Pandemi döneminde ise bu durumun daha fazla önem kazandığı görülmektedir. Sosyal bağlantılardan uzaklaşma, günlük rutinlerdeki kayıplar ve belirsizlikler nedeniyle birçok insan languishing hissini yaşayabilir. Bu durumu atlatmak için ise farkındalık geliştirmek, yeni hobiler edinmek ve günlük hayatta keyifli anlar yaratmak önerilmektedir.
Languishing ile depresyon arasındaki farklar da önemlidir.

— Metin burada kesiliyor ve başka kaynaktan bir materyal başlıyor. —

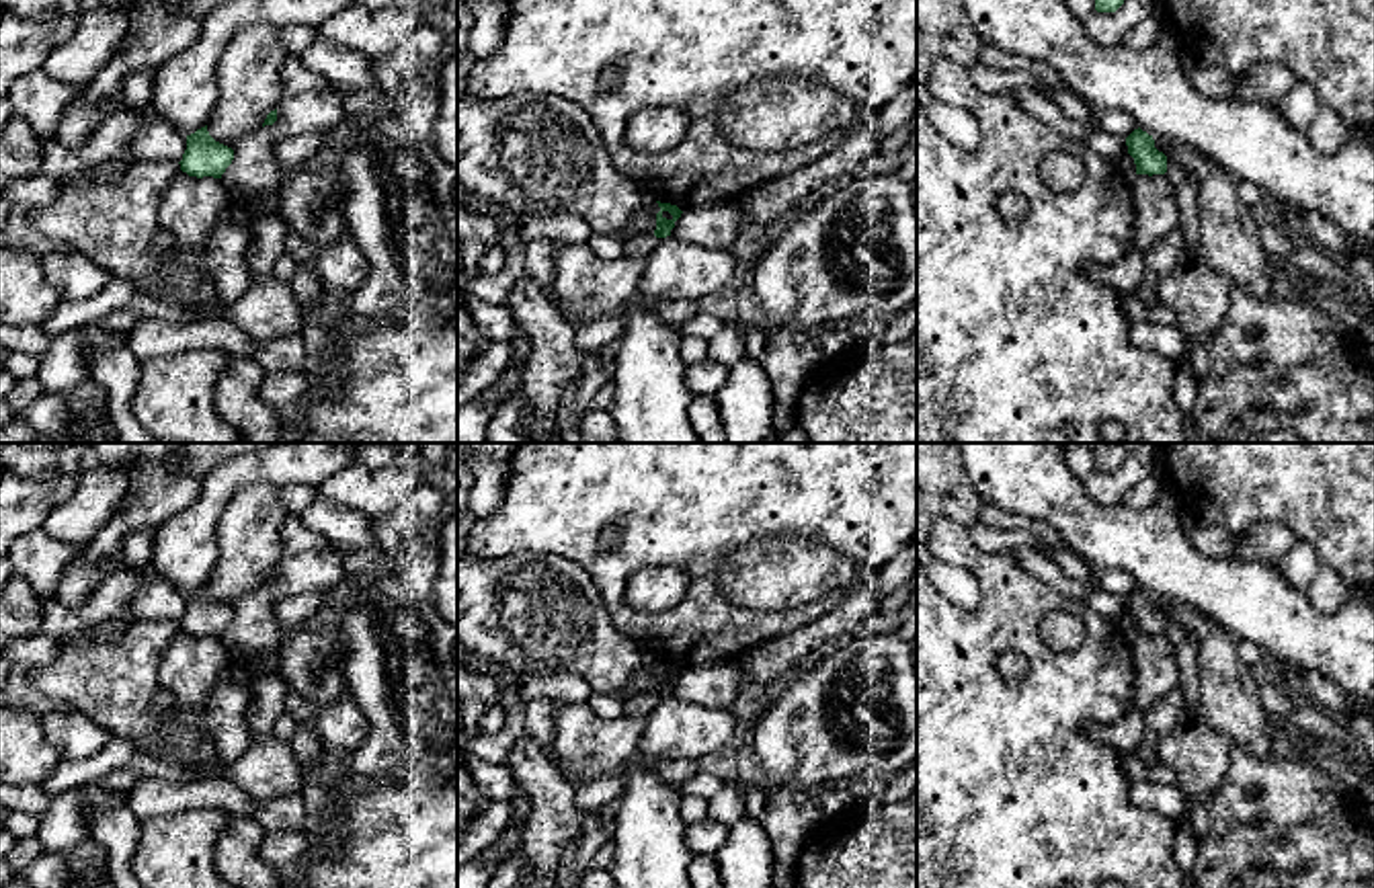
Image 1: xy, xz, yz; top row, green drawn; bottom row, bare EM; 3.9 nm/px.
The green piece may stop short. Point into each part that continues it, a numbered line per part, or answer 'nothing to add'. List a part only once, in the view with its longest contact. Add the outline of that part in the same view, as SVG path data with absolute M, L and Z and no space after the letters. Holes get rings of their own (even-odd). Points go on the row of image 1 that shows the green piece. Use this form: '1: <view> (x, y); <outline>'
nothing to add

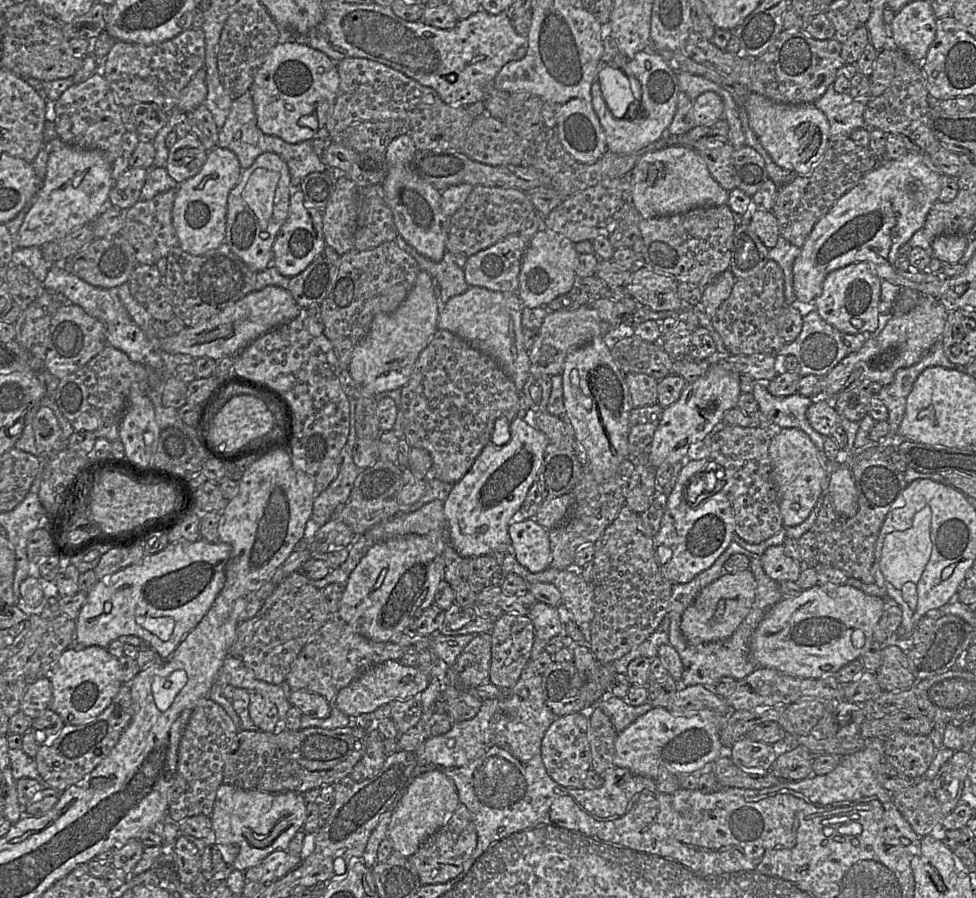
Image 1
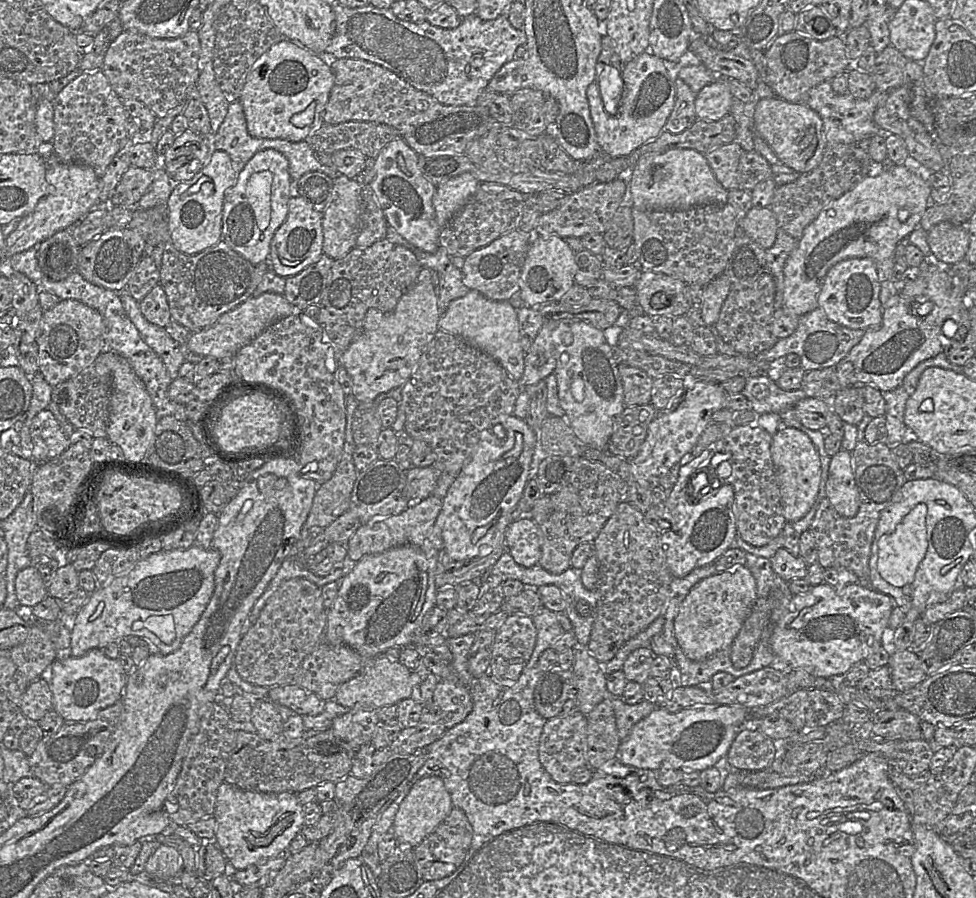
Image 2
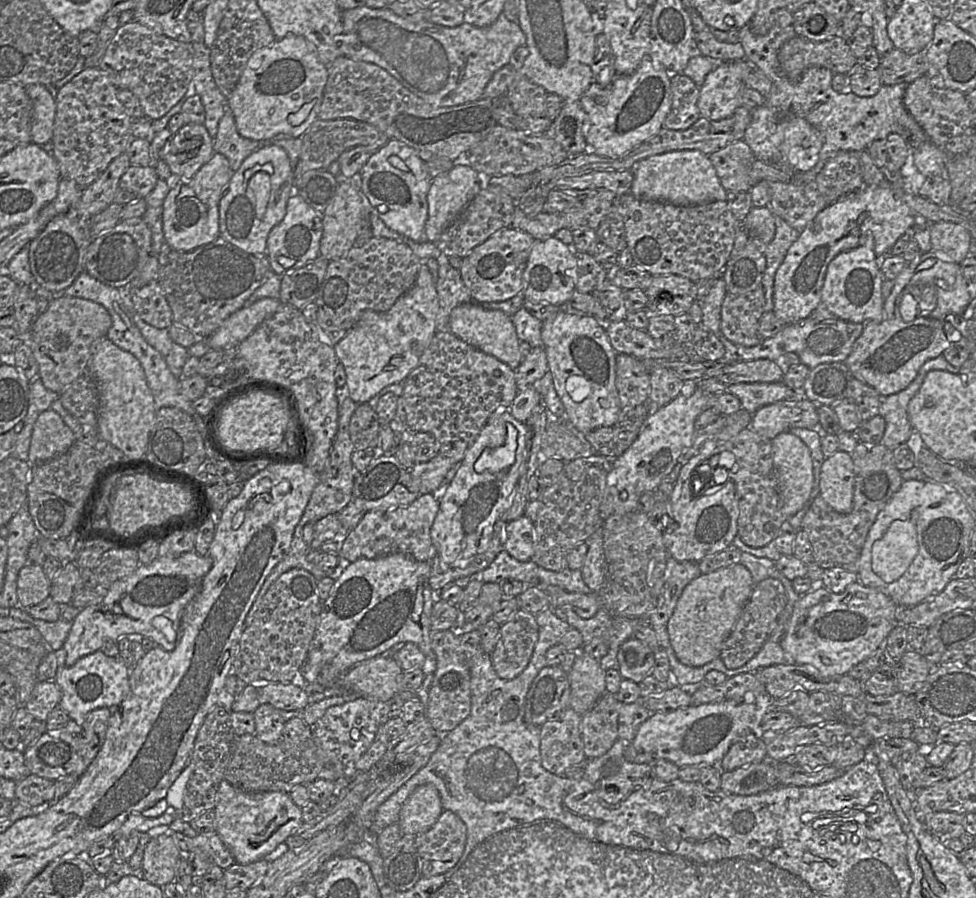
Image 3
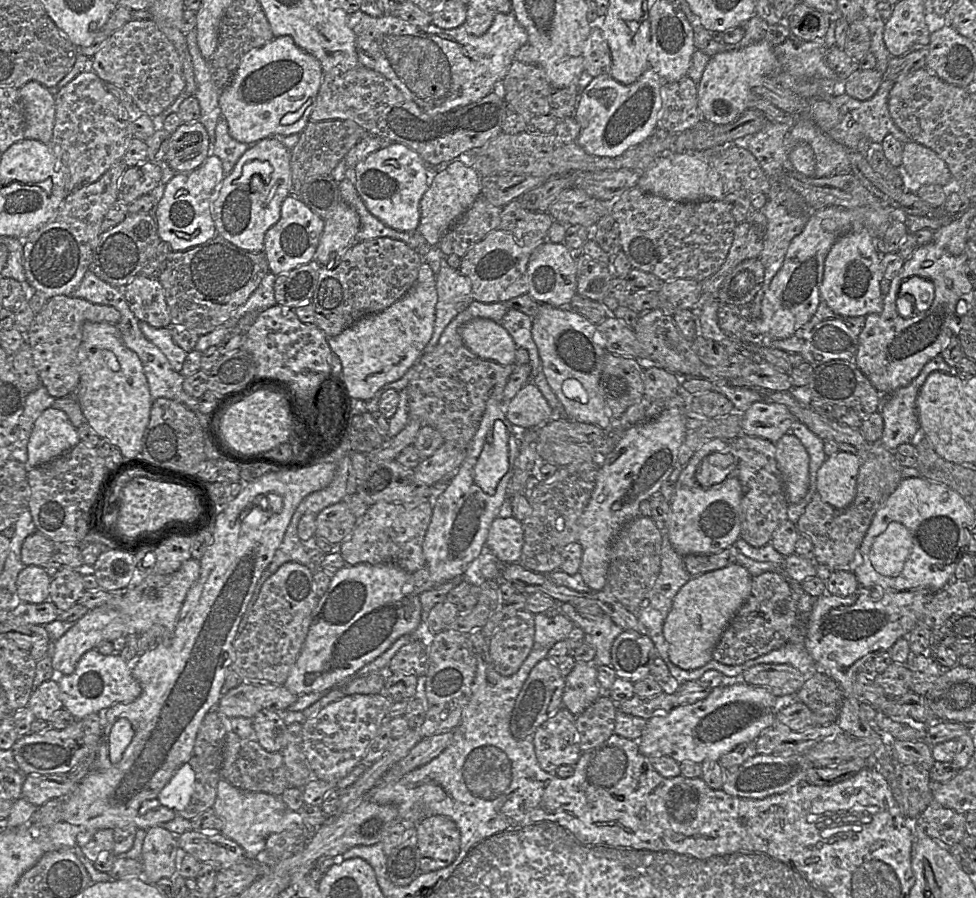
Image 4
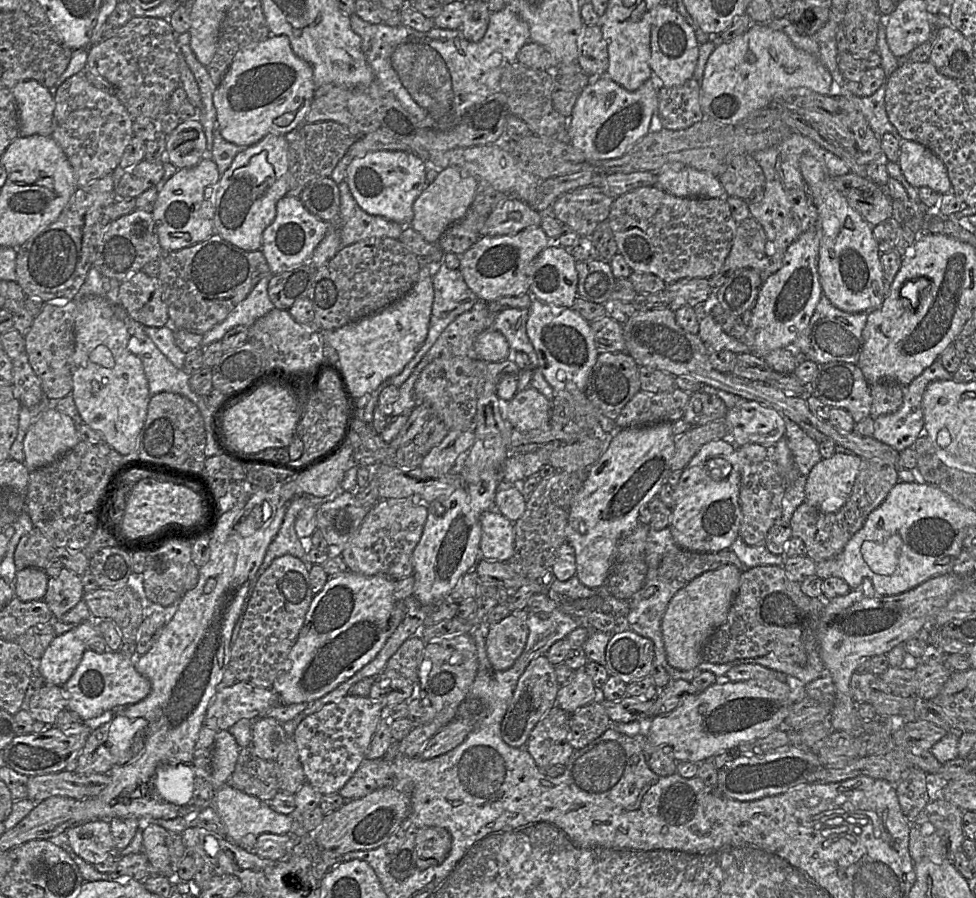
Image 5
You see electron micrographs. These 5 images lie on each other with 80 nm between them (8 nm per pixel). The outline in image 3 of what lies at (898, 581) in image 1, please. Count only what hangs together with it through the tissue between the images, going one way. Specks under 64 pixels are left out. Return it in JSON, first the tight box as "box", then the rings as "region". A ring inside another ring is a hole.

Languishing genellikle duygusal kayıtsızlık, motivasyon eksikliği ve yaşamda anlam arayışı ile karakterizedir. Bu durum, kişinin ruh sağlığı üzerinde derin etkiler yaratmayabilir. Depresyon ise daha derin ve ciddi bir ruhsal rahatsızlıktır; derin üzüntü, umutsuzluk ve intihar düşünceleri gibi belirtiler görülebilir.
Özetle, languishing yaşamdan zevk alamama, motivasyon eksikliği gibi duygularla karakterizedir ancak depresyon kadar derin ve yaygın bir etkiye sahip değildir. Bu durumu aşmak için destek almak ve olumlu deneyimlere odaklanmak önemli olabilir.